Document text ->
------

David Anthony Roberts (born October 22, 1939) is an American actor. He is known for his roles in six Woody Allen movies—most notably Annie Hall—often playing Allen's best friend.

Early life
Roberts was born in Manhattan, New York City, the son of Norma (née Finkelstein), an animator, and CBS radio announcer Ken Roberts. His family is Jewish. He had a sister, Nancy, and is the cousin of late actor Everett Sloane. Roberts attended the High School of Music & Art and Northwestern University, and made his Broadway debut in 1962, with a role in the play Something About a Soldier.

Career

Film
Roberts is best known for his collaborations with Woody Allen. In Annie Hall, he portrayed Alvy Singer's best friend Rob. Other Allen films and/or plays in which he has appeared include both the Broadway and film versions of Play It Again, Sam (directed by Herbert Ross), Radio Days (in which his father had a voice role), Stardust Memories, Hannah and Her Sisters, A Midsummer Night's Sex Comedy, and Woody Allen's segment for The Concert for New York City.

------

Task prompt -> Write out the passage about David Anthony Roberts again, starting with "David Anthony Roberts" and going on through "About a Soldier.", and switch "Manhattan" to "Brooklyn".

Supplied information ->

------

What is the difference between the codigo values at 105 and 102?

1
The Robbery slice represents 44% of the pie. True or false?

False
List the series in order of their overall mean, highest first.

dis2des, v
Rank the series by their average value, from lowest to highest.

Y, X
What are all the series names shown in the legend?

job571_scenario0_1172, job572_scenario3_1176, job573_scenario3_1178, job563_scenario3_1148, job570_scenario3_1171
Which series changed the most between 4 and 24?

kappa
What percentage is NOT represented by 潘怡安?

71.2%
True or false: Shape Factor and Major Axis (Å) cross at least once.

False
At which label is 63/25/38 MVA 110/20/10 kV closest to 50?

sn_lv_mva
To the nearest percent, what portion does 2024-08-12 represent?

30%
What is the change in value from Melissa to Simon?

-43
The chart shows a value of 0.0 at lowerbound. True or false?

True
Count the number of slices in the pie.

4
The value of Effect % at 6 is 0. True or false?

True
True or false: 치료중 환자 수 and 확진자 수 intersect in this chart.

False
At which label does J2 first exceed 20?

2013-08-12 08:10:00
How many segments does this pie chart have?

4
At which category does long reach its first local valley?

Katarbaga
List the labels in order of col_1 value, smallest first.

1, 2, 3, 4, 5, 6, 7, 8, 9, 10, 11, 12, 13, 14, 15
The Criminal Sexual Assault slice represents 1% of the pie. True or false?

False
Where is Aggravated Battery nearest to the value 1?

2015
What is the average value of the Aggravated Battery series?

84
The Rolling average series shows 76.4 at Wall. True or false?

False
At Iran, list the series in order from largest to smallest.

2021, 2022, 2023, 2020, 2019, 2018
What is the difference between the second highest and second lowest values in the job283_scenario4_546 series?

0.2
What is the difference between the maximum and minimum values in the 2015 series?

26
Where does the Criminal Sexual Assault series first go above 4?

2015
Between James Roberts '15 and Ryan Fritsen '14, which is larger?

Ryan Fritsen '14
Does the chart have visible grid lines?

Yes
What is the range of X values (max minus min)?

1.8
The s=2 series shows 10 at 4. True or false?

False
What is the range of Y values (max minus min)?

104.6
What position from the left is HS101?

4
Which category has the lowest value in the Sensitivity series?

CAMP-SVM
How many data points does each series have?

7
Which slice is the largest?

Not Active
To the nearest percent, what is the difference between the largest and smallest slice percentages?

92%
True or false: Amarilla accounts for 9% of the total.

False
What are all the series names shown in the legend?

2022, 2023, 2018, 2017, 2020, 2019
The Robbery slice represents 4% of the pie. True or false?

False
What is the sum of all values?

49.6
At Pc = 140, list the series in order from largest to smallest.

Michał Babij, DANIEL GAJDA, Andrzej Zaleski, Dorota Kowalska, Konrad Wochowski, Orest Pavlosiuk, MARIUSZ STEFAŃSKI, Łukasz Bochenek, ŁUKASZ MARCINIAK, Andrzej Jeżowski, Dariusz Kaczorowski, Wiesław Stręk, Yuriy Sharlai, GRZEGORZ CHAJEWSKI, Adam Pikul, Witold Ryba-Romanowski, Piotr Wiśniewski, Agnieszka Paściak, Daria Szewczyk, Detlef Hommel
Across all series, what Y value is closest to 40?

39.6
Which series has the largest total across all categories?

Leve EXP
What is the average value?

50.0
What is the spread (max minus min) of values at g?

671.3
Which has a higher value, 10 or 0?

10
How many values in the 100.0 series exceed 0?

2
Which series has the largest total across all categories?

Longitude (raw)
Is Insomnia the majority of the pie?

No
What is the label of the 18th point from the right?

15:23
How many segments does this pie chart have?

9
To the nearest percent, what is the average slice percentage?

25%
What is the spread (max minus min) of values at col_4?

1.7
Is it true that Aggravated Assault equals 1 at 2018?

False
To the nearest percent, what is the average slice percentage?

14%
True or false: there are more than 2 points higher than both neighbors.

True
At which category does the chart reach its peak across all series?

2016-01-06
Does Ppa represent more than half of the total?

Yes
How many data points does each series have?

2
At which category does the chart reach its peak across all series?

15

------

Exercise answer ->
David Anthony Roberts (born October 22, 1939) is an American actor. He is known for his roles in six Woody Allen movies—most notably Annie Hall—often playing Allen's best friend.

Early life
Roberts was born in Brooklyn, New York City, the son of Norma (née Finkelstein), an animator, and CBS radio announcer Ken Roberts. His family is Jewish. He had a sister, Nancy, and is the cousin of late actor Everett Sloane. Roberts attended the High School of Music & Art and Northwestern University, and made his Broadway debut in 1962, with a role in the play Something About a Soldier.